“Reversing the Process” (Puck, December 10, 1890)


“Reversing the Process” (Puck, December 10, 1890)
by Frederick Burr Opper (1857-1937)
10.25 x 15 in., ink on paper
Coppola Collection

Frederick Burr Opper is perhaps my favorite of the first generation of cartoonists. I like his loose style, and the obviousness of his ink strokes, and the way he depicts the common people of the day.

Here, two veteran actors meet on the street in New York. The cartoon features some great little details about theatre advertising behind the two actors.

Stormer states: “Hello, Coleday, shake hands, old boy; this is a surprise. I heard that your company was stranded in some town out West. How did you get back?”

To which Coleday replies: “Easy enough. I joined another company that was going East; and now I am stranded in New York.”

Opper was the son of Austrian immigrants. At the age of fourteen, he began drawing cartoons for the Madison, Ohio Gazette. In 1877, at the age of 20, he accepted a position as staff artist with a magazine called Wild Oats. He spent several years at Wild Oats and also did freelance work with several other magazines and newspapers. Opper spent eighteen years working for Puck magazine, before being hired by Hearst, in 1899, to draw cartoon strips as a staff member of theNew York Evening Journal.

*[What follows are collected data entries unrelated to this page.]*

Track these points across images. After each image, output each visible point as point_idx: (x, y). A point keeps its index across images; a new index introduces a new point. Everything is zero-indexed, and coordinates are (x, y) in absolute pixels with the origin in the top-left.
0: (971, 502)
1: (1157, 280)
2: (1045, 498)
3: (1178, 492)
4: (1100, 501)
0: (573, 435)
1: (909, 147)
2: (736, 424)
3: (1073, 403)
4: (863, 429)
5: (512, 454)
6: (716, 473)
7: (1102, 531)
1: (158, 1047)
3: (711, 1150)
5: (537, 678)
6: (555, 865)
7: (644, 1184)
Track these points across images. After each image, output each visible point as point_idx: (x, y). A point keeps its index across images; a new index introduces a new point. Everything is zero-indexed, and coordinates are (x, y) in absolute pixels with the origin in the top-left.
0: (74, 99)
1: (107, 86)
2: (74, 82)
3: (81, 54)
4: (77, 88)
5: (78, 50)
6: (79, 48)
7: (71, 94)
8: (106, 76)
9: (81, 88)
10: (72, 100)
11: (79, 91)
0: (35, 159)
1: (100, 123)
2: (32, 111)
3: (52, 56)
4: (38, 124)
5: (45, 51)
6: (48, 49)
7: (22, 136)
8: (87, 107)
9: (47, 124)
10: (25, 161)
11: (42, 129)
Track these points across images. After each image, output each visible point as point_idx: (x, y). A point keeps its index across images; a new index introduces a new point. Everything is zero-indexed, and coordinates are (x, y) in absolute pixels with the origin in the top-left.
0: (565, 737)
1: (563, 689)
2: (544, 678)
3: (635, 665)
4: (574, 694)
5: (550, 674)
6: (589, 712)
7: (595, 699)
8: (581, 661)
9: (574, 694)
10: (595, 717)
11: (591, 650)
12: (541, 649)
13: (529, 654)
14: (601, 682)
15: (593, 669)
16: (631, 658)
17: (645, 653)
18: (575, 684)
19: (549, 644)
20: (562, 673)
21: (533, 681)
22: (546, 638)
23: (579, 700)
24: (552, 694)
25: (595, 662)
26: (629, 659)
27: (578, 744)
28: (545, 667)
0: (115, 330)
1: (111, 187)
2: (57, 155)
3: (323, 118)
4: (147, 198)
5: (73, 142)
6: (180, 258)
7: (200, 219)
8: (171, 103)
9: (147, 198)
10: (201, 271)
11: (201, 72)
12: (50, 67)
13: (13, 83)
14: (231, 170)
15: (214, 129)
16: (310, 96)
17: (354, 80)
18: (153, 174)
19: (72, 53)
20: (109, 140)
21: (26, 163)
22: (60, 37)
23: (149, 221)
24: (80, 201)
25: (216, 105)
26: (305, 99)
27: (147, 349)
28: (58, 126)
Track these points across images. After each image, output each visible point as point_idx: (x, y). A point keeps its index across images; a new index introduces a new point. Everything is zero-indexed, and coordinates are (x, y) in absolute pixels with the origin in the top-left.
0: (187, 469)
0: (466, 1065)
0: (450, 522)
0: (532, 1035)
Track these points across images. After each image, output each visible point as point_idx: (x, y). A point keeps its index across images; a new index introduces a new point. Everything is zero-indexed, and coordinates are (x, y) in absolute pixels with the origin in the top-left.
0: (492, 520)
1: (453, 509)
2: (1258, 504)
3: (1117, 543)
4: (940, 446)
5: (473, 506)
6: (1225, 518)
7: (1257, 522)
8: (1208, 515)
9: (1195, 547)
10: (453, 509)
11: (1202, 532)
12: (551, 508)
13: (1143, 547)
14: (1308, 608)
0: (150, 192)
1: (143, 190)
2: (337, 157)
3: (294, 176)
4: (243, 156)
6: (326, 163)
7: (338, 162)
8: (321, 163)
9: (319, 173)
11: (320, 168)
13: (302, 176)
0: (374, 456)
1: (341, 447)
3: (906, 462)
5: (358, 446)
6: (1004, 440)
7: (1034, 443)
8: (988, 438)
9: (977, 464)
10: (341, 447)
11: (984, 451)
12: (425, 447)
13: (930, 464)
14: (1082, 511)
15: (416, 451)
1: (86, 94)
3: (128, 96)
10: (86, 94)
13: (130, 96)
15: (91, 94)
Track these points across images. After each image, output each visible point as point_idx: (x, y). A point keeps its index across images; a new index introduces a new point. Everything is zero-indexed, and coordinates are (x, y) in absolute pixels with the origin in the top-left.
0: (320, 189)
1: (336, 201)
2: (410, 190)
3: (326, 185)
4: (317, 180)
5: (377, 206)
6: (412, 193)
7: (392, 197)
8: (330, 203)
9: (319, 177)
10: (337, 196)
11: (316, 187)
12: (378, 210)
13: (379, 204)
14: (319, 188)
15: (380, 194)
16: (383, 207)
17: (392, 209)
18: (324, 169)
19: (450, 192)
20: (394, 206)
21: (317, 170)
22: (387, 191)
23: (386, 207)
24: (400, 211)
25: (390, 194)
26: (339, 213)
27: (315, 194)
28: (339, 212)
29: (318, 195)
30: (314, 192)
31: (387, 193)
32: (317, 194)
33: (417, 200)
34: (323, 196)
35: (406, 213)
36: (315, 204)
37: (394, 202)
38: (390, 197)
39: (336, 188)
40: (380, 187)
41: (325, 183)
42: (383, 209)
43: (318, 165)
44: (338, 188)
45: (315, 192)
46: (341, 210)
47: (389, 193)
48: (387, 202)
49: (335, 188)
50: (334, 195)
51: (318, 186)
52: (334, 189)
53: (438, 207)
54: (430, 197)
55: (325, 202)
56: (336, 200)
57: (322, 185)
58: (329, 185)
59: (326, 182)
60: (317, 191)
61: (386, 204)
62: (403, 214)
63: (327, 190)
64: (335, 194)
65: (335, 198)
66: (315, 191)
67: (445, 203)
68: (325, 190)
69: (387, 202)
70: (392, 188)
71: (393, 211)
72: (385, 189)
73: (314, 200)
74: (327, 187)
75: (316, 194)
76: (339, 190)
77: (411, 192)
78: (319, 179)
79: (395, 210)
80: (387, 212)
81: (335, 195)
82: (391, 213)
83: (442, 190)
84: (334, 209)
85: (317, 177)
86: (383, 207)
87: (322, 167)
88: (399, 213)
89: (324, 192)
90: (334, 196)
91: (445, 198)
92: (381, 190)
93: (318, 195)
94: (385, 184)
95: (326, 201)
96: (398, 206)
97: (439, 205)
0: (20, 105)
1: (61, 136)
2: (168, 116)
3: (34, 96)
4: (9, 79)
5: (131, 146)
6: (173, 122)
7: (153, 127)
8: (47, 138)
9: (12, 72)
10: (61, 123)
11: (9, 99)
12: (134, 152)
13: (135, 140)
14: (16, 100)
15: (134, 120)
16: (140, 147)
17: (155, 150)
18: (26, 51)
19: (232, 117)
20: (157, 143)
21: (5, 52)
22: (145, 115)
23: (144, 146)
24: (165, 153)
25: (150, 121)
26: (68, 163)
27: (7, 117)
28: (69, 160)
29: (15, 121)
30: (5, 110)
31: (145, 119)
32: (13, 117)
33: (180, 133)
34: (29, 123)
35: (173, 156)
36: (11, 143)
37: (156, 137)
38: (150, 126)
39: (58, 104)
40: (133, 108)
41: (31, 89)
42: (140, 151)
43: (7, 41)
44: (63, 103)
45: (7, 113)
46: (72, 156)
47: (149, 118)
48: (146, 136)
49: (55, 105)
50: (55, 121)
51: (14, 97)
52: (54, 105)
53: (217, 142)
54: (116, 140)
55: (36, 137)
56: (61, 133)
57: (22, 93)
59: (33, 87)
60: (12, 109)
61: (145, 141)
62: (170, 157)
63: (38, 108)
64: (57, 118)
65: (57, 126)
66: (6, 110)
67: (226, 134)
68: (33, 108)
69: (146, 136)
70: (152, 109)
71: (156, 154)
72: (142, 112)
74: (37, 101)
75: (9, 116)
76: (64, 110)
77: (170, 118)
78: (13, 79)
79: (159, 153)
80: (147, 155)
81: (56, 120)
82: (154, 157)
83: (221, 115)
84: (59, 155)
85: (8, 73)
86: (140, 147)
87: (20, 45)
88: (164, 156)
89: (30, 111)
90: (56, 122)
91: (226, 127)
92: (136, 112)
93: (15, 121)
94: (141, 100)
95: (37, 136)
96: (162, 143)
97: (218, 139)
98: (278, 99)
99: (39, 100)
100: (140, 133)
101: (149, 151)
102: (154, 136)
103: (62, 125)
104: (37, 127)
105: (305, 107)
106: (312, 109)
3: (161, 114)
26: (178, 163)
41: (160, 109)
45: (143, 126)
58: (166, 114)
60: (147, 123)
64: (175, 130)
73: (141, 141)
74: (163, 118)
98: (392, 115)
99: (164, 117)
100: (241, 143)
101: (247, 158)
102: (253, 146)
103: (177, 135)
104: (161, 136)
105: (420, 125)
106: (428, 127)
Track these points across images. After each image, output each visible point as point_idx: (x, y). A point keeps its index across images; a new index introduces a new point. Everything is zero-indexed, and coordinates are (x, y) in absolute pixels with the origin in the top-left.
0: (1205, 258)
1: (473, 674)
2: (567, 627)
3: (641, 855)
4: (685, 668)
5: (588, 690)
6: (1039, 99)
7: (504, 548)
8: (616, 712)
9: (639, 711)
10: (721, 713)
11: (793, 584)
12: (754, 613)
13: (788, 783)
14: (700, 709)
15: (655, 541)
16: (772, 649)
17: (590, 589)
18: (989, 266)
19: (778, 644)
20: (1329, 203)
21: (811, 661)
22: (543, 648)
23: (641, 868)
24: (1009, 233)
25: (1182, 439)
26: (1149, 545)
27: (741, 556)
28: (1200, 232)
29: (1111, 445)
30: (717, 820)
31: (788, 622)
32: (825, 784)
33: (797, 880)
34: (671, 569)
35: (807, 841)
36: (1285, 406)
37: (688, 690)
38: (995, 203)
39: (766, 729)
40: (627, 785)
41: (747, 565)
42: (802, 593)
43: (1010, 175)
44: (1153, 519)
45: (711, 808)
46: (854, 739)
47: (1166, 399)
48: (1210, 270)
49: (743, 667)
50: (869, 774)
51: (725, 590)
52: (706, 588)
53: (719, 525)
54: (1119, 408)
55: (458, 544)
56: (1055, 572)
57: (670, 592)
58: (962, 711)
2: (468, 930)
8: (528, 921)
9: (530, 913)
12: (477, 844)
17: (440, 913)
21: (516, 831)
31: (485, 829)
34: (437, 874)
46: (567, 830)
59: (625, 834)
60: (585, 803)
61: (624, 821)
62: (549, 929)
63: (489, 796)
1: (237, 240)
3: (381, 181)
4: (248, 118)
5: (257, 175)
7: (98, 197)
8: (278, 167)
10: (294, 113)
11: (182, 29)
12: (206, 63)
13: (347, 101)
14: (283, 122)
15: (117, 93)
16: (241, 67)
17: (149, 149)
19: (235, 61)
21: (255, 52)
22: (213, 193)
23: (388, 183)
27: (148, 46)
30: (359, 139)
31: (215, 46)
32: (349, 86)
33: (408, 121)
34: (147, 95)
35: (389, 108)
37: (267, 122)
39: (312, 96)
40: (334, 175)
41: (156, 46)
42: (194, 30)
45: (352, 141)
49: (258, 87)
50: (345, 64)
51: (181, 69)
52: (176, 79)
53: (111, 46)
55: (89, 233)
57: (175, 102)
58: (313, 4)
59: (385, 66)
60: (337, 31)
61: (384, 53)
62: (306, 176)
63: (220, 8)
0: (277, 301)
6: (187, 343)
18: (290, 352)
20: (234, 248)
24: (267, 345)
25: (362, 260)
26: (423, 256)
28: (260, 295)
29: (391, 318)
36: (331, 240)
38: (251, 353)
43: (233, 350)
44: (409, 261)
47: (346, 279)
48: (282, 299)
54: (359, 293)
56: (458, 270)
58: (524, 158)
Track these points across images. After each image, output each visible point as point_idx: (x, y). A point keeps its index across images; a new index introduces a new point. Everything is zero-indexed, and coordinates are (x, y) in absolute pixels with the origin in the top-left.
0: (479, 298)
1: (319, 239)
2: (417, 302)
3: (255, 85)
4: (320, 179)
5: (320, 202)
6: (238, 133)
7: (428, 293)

Frederick Burr Opper was one of the United States’ leading cartoonists in the late 1800s and the early 1900s. He created memorable cartoon characters including “Alphonse and Gaston,” (1902) and “Maud, the Kicking Mule” (1904). “Happy Hooligan” (1900) was his best-known cartoon series. Opper continued to draw until 1932, age 72, when vision problems forced him to retire.